Since my education and experience is in applied technology, I am having a hard time understanding exactly what it was that Jaczko studied for his PhD. Perhaps one of you can translate the below abstract of his contribution to science:
I develop an effective theory to describe the low energy behavior of baryons. The theory is motivated by several issues facing nonperturbative quantum chromodynamic (QCD) calculations: the use of the quenched approximation for exact QCD calculations, the apparent success of nonrelativistic quark flavor models and the difficulties of standard, chiral perturbation theories. These problems are addressed by considering the baryon as a composite object, preserving the spin and flavor identity of the constituent quarks. This approach differs from standard chiral perturbation theory techniques that treat baryons as elementary particles. The method also allows us to construct effective quark-meson interactions that approximate the loop effects omitted in exact QCD calculations using the quenched approximation. These quark-meson interactions enable reparametrizations of the tree level interactions for many of the calculated loop results, reducing the size and improving the convergence of the loop diagrams. Furthermore, we relate tree-level couplings in the effective theory to equivalent matrix elements of nonrelativistic and semirelativistic quark models. This effective theory introduces several new elements. We construct a new octet baryon operator and octet baryon propagator. We also develop new effective mass and magnetic moment couplings that significantly reduce the number of free parameters in the theory, providing physical interpretation for the parameters appearing in standard chiral perturbation theory and improving its predictability. The theory is successfully used to determine baryon masses and magnetic moments using a small number of free parameters. We duplicate previous numerical results from chiral perturbation theory and provide improved results in many cases. In all cases, we determine excellent fits to the masses and moments using a small number of free parameters.

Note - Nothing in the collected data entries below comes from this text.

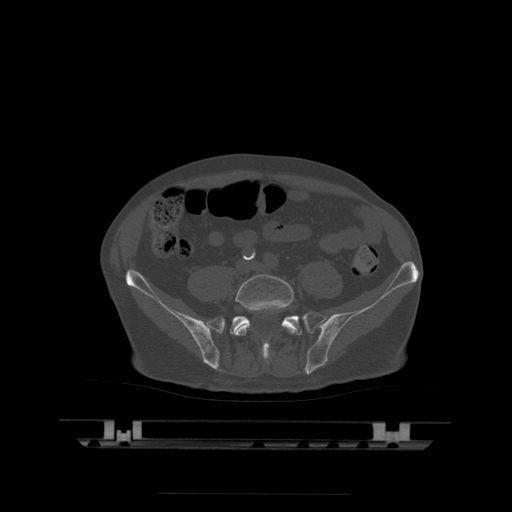
CT including the spine, one axial slice. Position 65 of 522 along the scan axis. Bone window (W 1800 / L 400 HU). 1.25 mm slice thickness. 512 × 512 image matrix, field of view 436 × 436 mm. Patient age 68 years. From the clinical record (not read from this slice): primary cancer: urothelial.
Annotated regions visible in this slice (semi-automatically segmented with operator editing):
- L5 vertebra: box from (x=235, y=275) to (x=295, y=354) px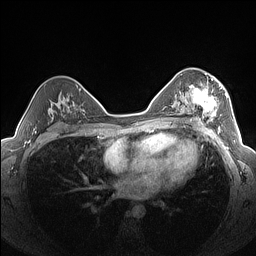
Breast MRI (dynamic contrast-enhanced), one axial slice. Position 92 of 160 along the scan axis. Dynamic contrast-enhanced series, time point 2 of 7 at this slice position (early post-contrast). 1.5 T. TE 1.4 ms, TR 5 ms. 256 × 256 image matrix. Female patient.
Structures marked on this image (semi-automatically segmented with operator editing):
- enhancing-tissue mask used for the functional tumour volume (all voxels passing the contrast-enhancement thresholds inside the analysis volume; usually the tumour): bounding box (x1, y1, x2, y2) in pixels: (182, 76, 227, 125)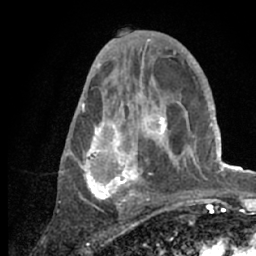
Breast MRI (dynamic contrast-enhanced), one axial slice. Slice 35 of 66 in the series (ordered by position). Cropped to one breast. Dynamic contrast-enhanced series, time point 2 of 7 at this slice position (early post-contrast). 1.5 T. TE 3 ms, TR 6.2 ms. 2.4 mm slice thickness. 256 × 256 image matrix, field of view 150 × 150 mm. Female patient.
Structures marked on this image (semi-automatically segmented with operator editing):
- enhancing-tissue mask used for the functional tumour volume (all voxels passing the contrast-enhancement thresholds inside the analysis volume; usually the tumour): bounding box [x1, y1, x2, y2] px = [71, 53, 218, 209]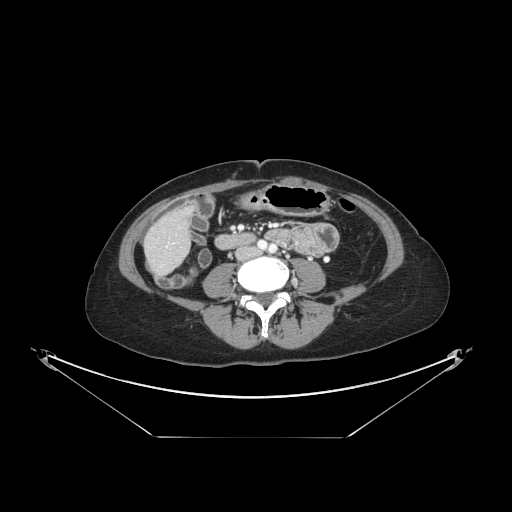
Contrast-enhanced abdominal CT, one axial slice. Slice 28 of 148 in the series (ordered by position). Reconstruction kernel STANDARD. 120 kVp. Intravenous contrast given. Soft-tissue window (W 400 / L 40 HU). 2.5 mm slice thickness. 512 × 512 image matrix, field of view 500 × 500 mm. Case-level facts recorded for this patient, not image findings: patient: female, age 54 years at operation; diagnosis: colorectal cancer liver metastases, imaged before liver resection.
Annotated regions visible in this slice (expert manual segmentation):
- liver: bounding box [x1, y1, x2, y2] px = [147, 210, 190, 273]
- planned liver remnant (the part of the liver to remain after resection): [165, 210, 188, 235]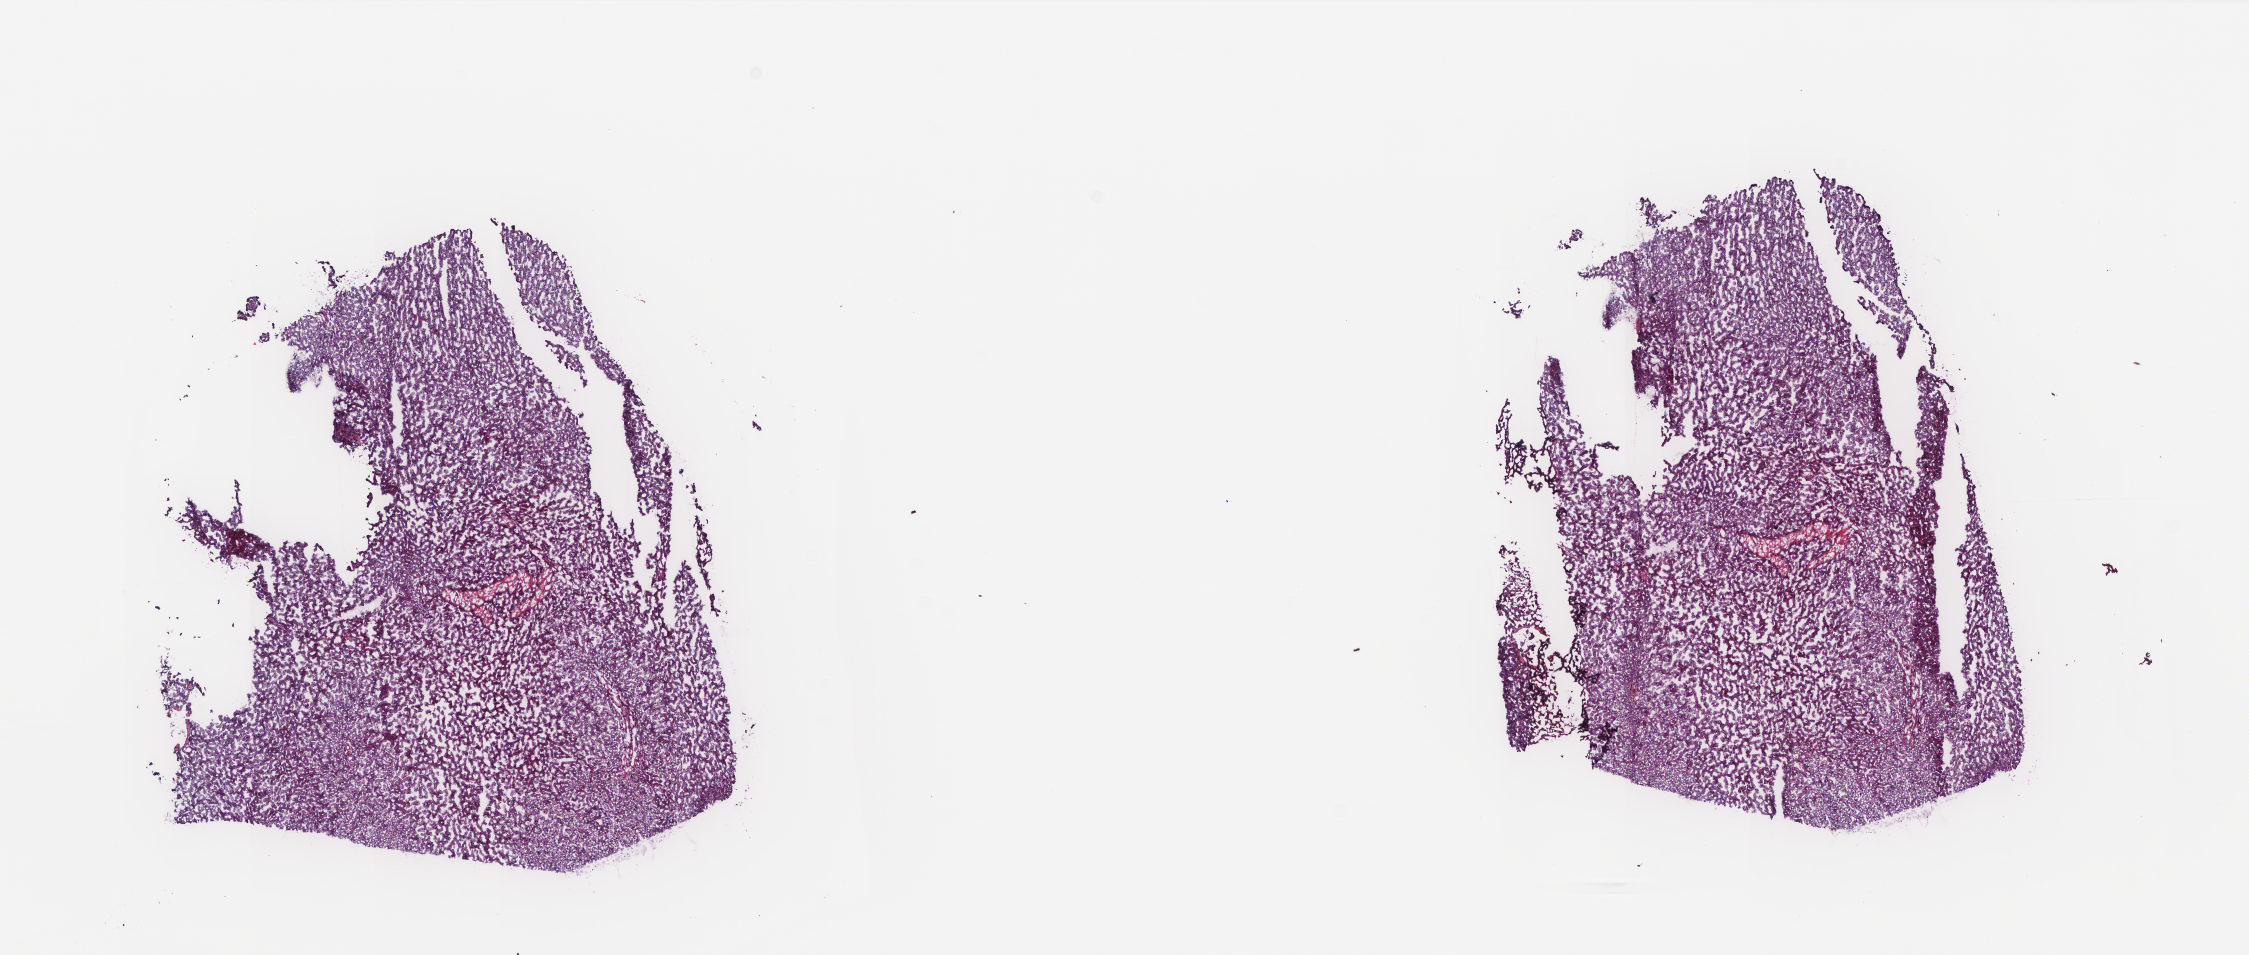
H&E-stained whole-slide image — whole scanned area (about 18.0 x 7.6 mm, slide scanned at 20x) shown as a low-resolution overview. Frozen section. Liver, solid tissue normal (non-tumour tissue) sample. Female patient; age at initial diagnosis 43 years. Slide review estimates, as recorded: tumour cells 0%, tumour nuclei 0%, normal cells 100%, stromal cells 0%, necrosis 0%. Inflammatory infiltration, as recorded: lymphocyte infiltration 1%, monocyte infiltration 0%, neutrophil infiltration 0%.
- this section: solid tissue normal (non-tumour) sample from the same patient
- patient diagnosis: Hepatocellular carcinoma, NOS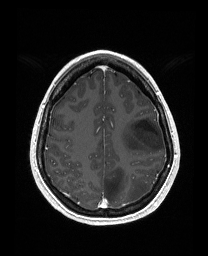
Brain MRI from a brain-tumour surgery series, one axial slice; slice 119 of 176 in the series (ordered by position); T1-weighted post-contrast; 1 mm slice thickness; 208 × 256 image matrix, field of view 203 × 250 mm. Case-level facts recorded for this patient, not image findings: histopathology: Astrocytoma; WHO grade: 3; IDH mutation: yes; tumour location: Left Frontal.
Structures marked on this image (manually delineated by an expert):
- tumour: bounding box [x1, y1, x2, y2] px = [120, 117, 164, 153]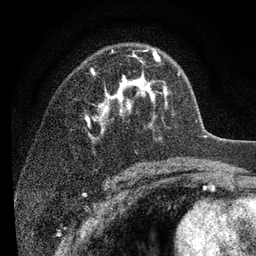
Breast MRI (dynamic contrast-enhanced), one axial slice; slice 57 of 80 in the series (ordered by position); cropped to one breast; dynamic contrast-enhanced series, time point 2 of 7 at this slice position (early post-contrast); 3 T; TE 2.2 ms, TR 5.5 ms; 2 mm slice thickness; 256 × 256 image matrix, field of view 150 × 150 mm. Female patient.
Annotated regions visible in this slice (semi-automatically segmented with operator editing):
- enhancing-tissue mask used for the functional tumour volume (all voxels passing the contrast-enhancement thresholds inside the analysis volume; usually the tumour): box from (x=87, y=51) to (x=180, y=137) px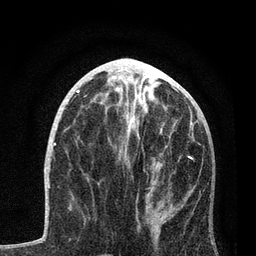
Breast MRI, one axial slice; slice 35 of 80 in the series (ordered by position); cropped to one breast; dynamic contrast-enhanced series, time point 2 of 7 at this slice position (early post-contrast); 3 T; TE 2.2 ms, TR 5.4 ms; 2 mm slice thickness; 256 × 256 image matrix, field of view 150 × 150 mm. Female patient.
Annotated regions visible in this slice (semi-automatically segmented with operator editing):
- enhancing-tissue mask used for the functional tumour volume (all voxels passing the contrast-enhancement thresholds inside the analysis volume; usually the tumour): bounding box <124,114,201,241> (left, top, right, bottom; pixels)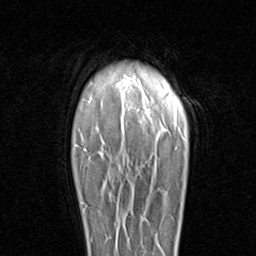
Breast MRI (dynamic contrast-enhanced), one axial slice. Position 72 of 96 along the scan axis. Cropped to one breast. Dynamic contrast-enhanced series, time point 2 of 8 at this slice position (early post-contrast). 1.5 T. TE 1.7 ms, TR 4.5 ms. 256 × 256 image matrix, field of view 180 × 180 mm. Female patient.
Structures marked on this image (semi-automatically segmented with operator editing):
- enhancing-tissue mask used for the functional tumour volume (all voxels passing the contrast-enhancement thresholds inside the analysis volume; usually the tumour): bounding box <81,201,87,223> (left, top, right, bottom; pixels)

If you wonder what the practical applications are for such research, you may understand why Chairman Jaczko took that degree and did nothing with it other than to use it as a stepping stone for a political career. In his choice of career, advancement is more often a matter of knowing the right people and holding acceptable positions rather than knowing how to do something useful or how to solve practical problems.
It does not do much to reinforce my optimism for the future to recognize one more example of someone in an important position of energy decision making who has a solidly insufficient level of knowledge and experience for the task that he faces. (The other recently appointed example is Jon Wellinghoff.)